You carry my child, the goddess had said, and it was so. It had always been so.

Get more information and order the issue

New story up: Memories of My Sister

- 0 comments

“Memories of My Sister” is now up on Expanded Horizons. It’s one of several stories inspired by my trip to India in 2004, set in the Hindu-flavoured universe of Lansara.

Many thanks to everyone who took a look at it on Liberty Hall, on Yahoo (Swapna Kishore), and on OWW (the awesome Marshall Payne, for whom this will be an anniversary of sorts, since I believe it’s the first critique he ever gave me–as well as David Reagan, Jeremy Yoder, John Oshea, Matthew Herreshoff, Samantha Rolfes).

I was baking flatbreads on the hearthstone when I saw my sister walk out of the forest.

I paused, disbelieving. She had left us, many years ago, to become a hermit. She had abandoned both my husband Nayen and me, and we had never heard from her afterwards. We had thought her safely ensconced within the forest, weathering monsoon after monsoon in some crude hut, serenely meditating on the gods of the Triad. And now she was walking towards me, as if she still belonged in my house.

She had changed. Her hair was white, her face gaunt and pinched, as if she had not eaten for moons. She wore rough, blackened clothes of bark, nothing like the red cotton sari she had put on before entering the forest.

I had half-risen, my hands still covered in spiced dough; she saw me. “Isalaya?” she asked, and swayed.
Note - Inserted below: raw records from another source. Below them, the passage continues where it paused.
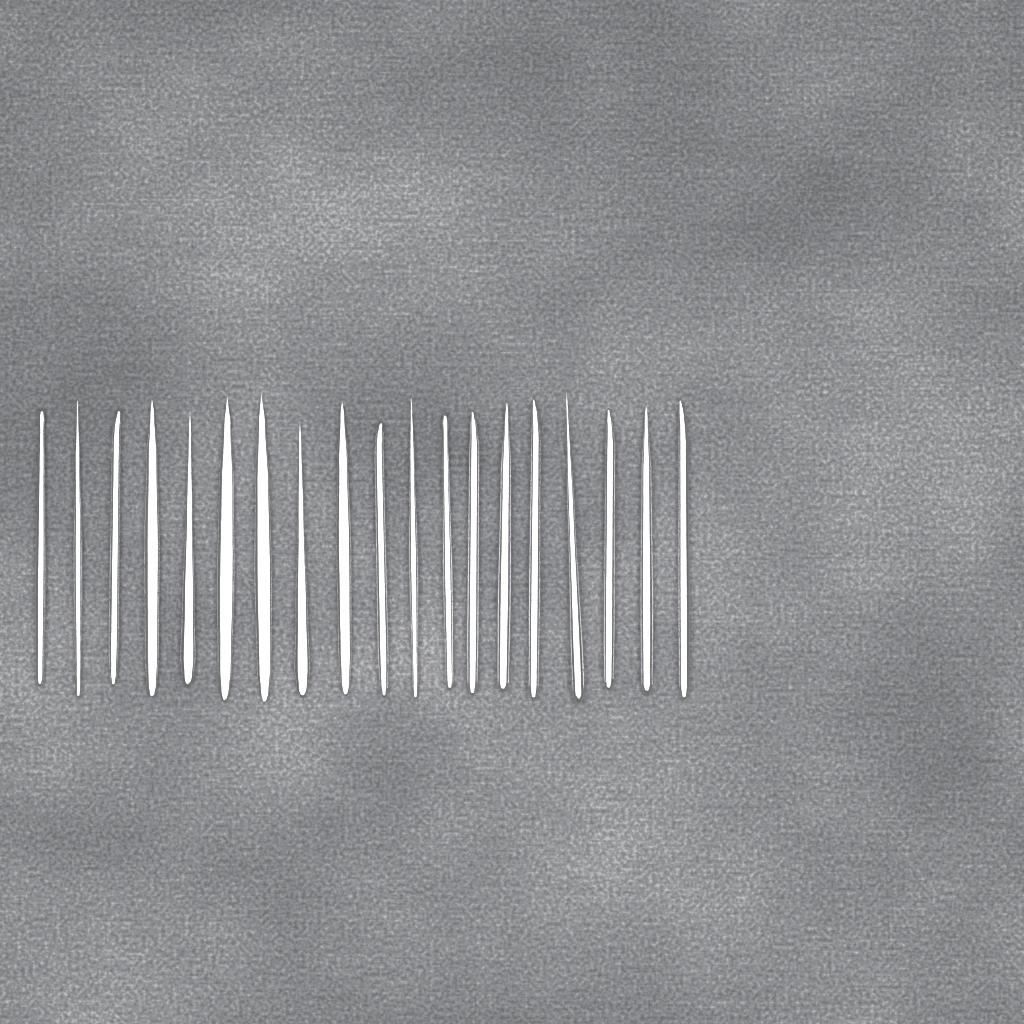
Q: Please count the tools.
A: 19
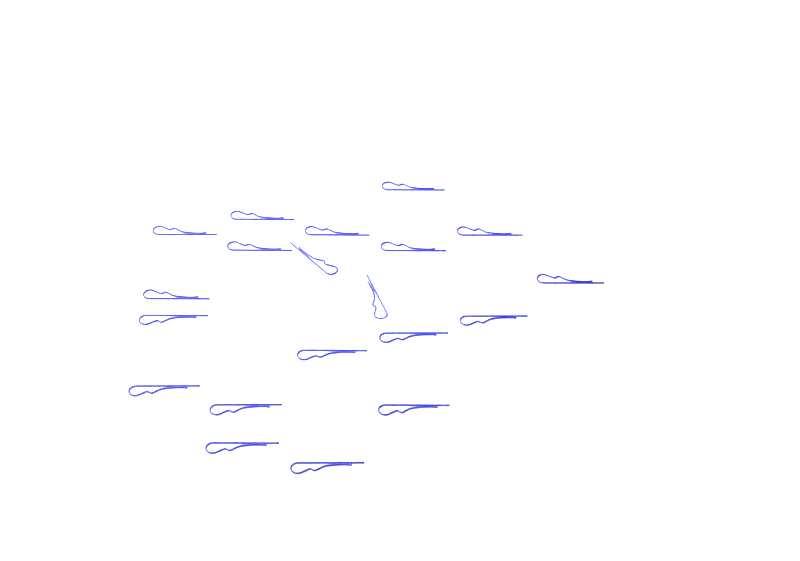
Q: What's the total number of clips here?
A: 20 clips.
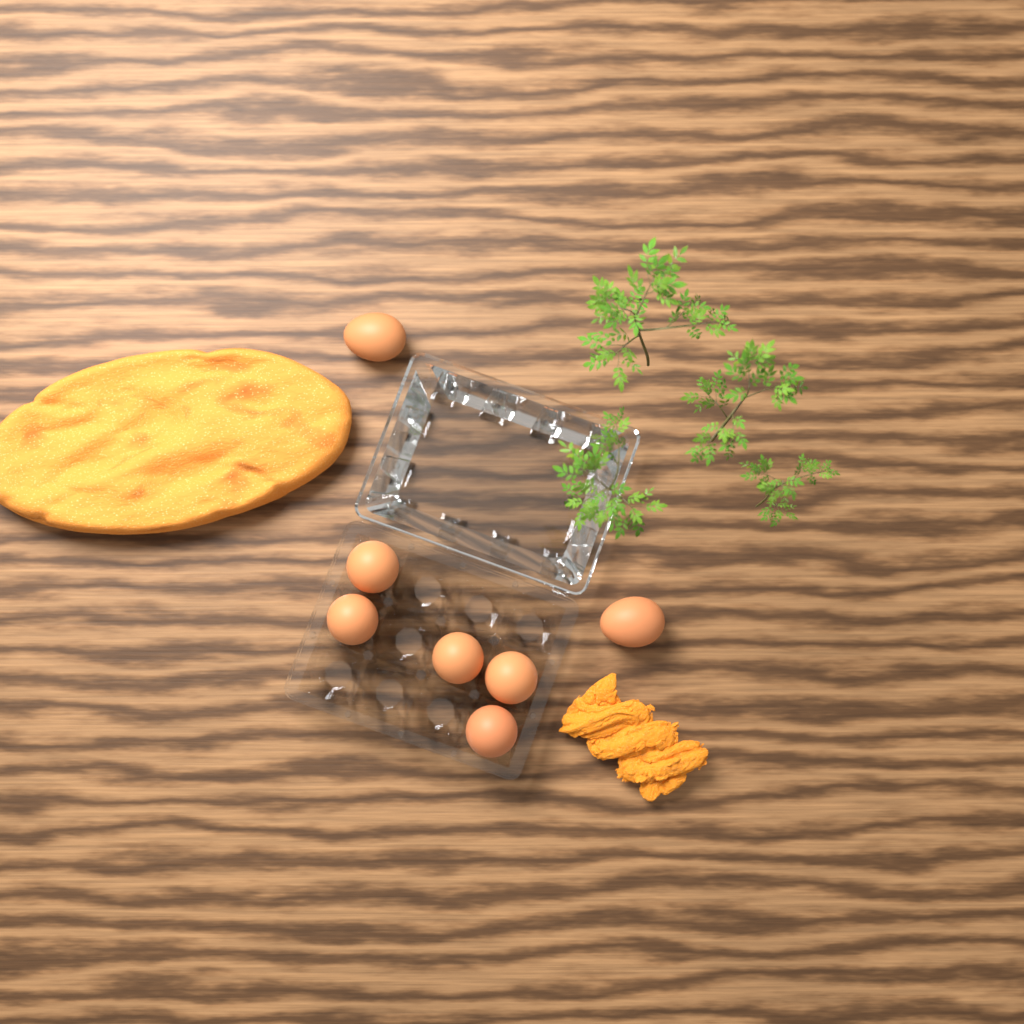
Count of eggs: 7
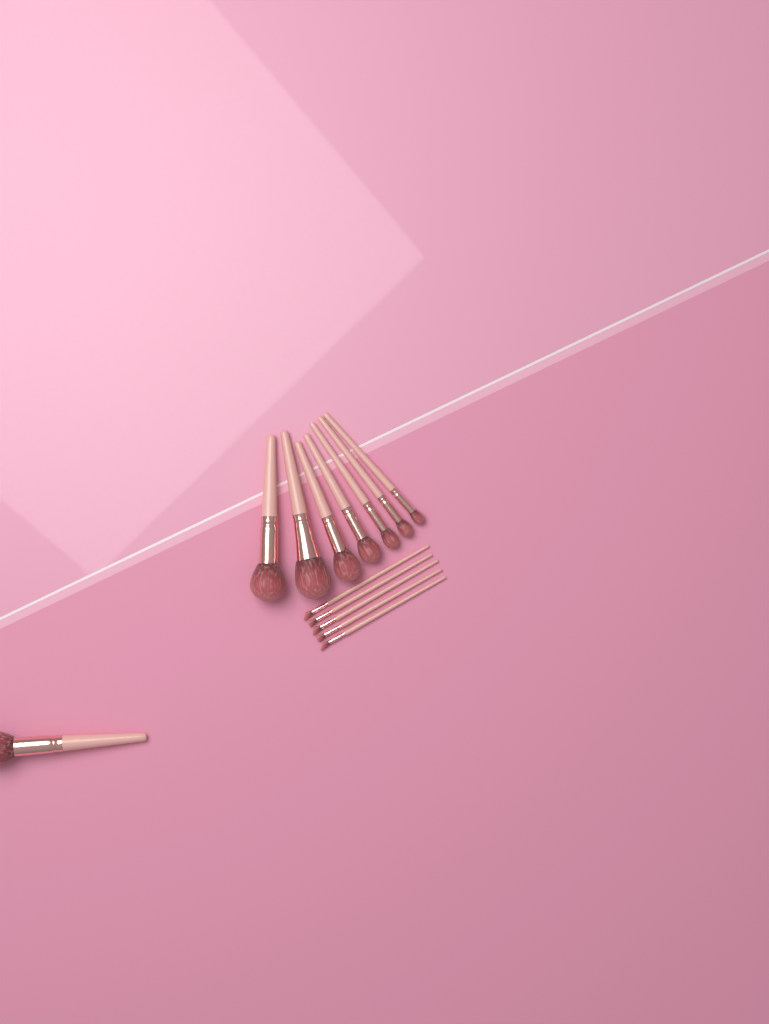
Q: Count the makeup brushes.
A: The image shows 13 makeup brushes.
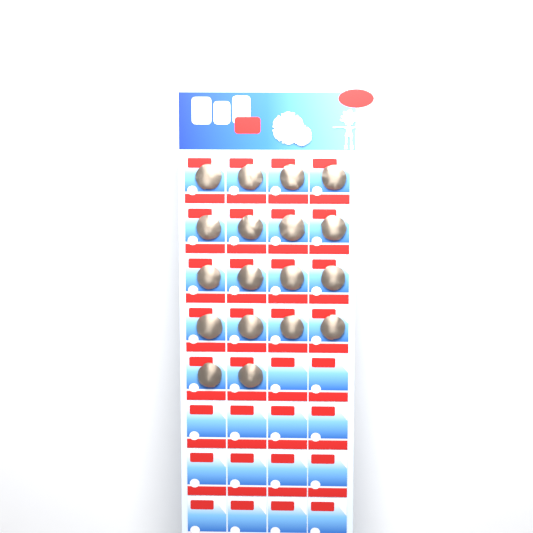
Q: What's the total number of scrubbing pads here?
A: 18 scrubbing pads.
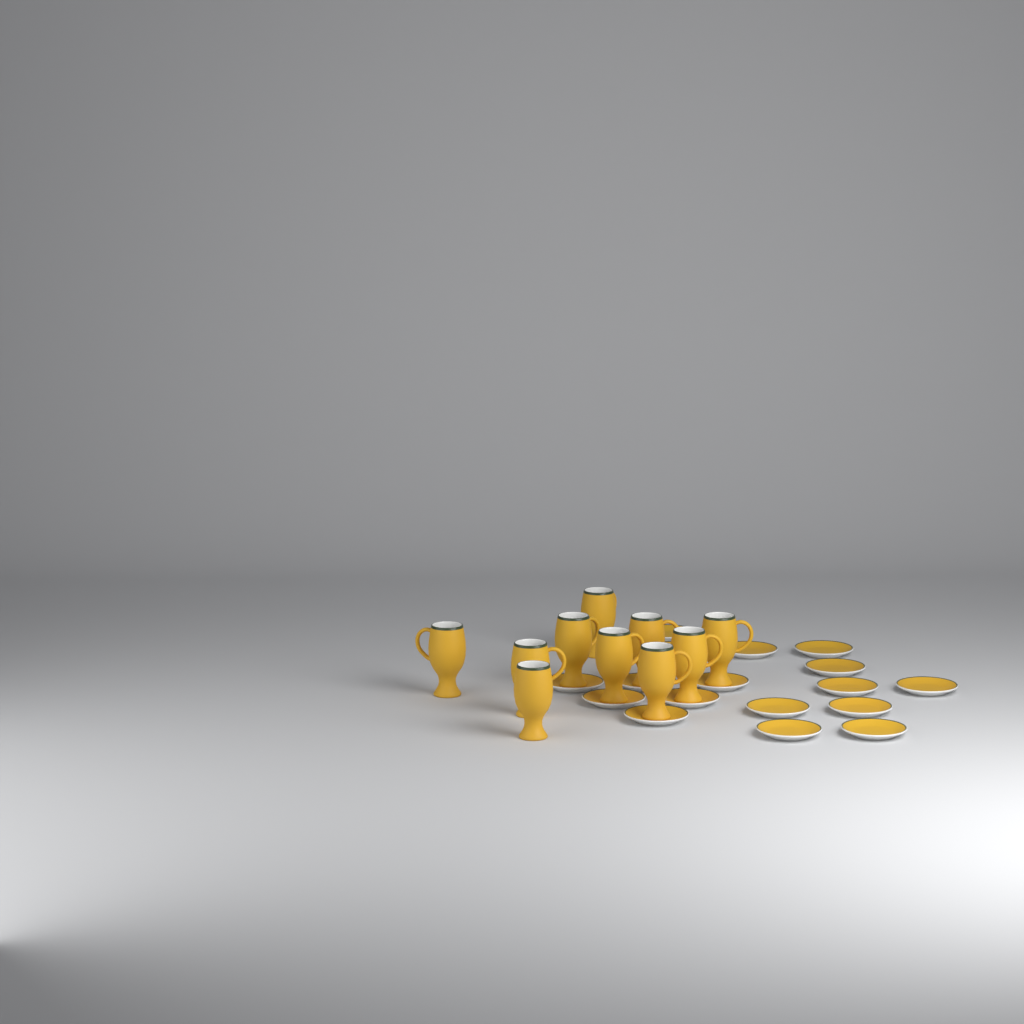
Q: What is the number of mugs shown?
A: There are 10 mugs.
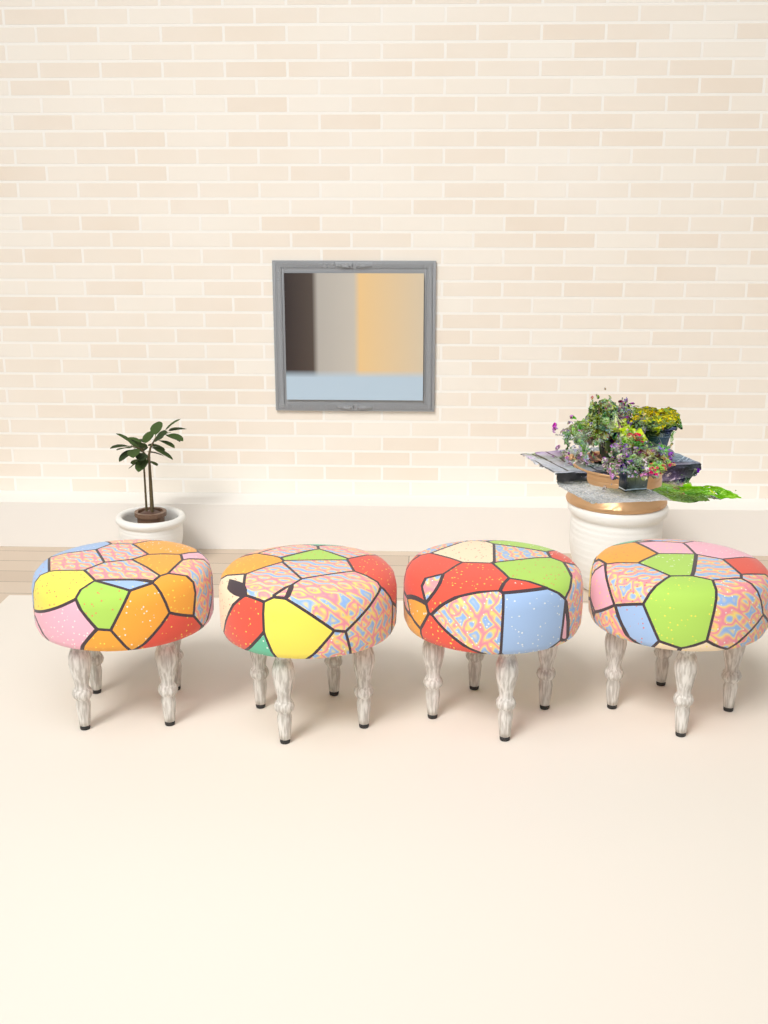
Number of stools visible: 4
“Menmathe,” I said, and was there to catch her as she fell.

Read more.

New story up

- 0 comments

“Dancing for the Monsoon” now up on Abyss & Apex (thanks to Wendy Delmater and the inimitable Kelly Green). This was my Bootcamp story–infinitely improved with the great feedback I received there. Thanks as well to the BF, and to Marshall Payne, who both convinced me not to throw it away.

Sharing a TOC with Villa Diodati Beloved Dictator Ruth Nestvold. Awesome!

Nanpeng watched her student Khean practise for the Great Dance in the courtyard, her lithe body swaying to the rhythm of the xylophones. Each of Khean’s hand gestures naturally flowed into the next; her body bent smoothly, without visible stress. Khean’s face under the golden headdress was, as proper for a dancer, expressionless, but no tiredness appeared either in her eyes or in her gestures.

Khean was good. Extraordinarily good, and fearless as well. That mattered very much for a dancer, especially one about to enter the Great Dance, the dance that would bring the monsoon rain but leave the dancer utterly paralysed. Nanpeng was proud of her student.

Serey, the High Priest of the Destroyer, stood to Nanpeng’s side, his eyes watching every gesture Khean made.

“Only two days left before the Great Dance,” he said. His almond eyes turned, briefly, to Nanpeng.

“Yes,” Nanpeng said. “You sound worried.”

Serey kept watching the courtyard, where the musicians played under the eyes of the numerous statues of the gods. No, Nanpeng realised with a pang of fear. Serey was watching Khean.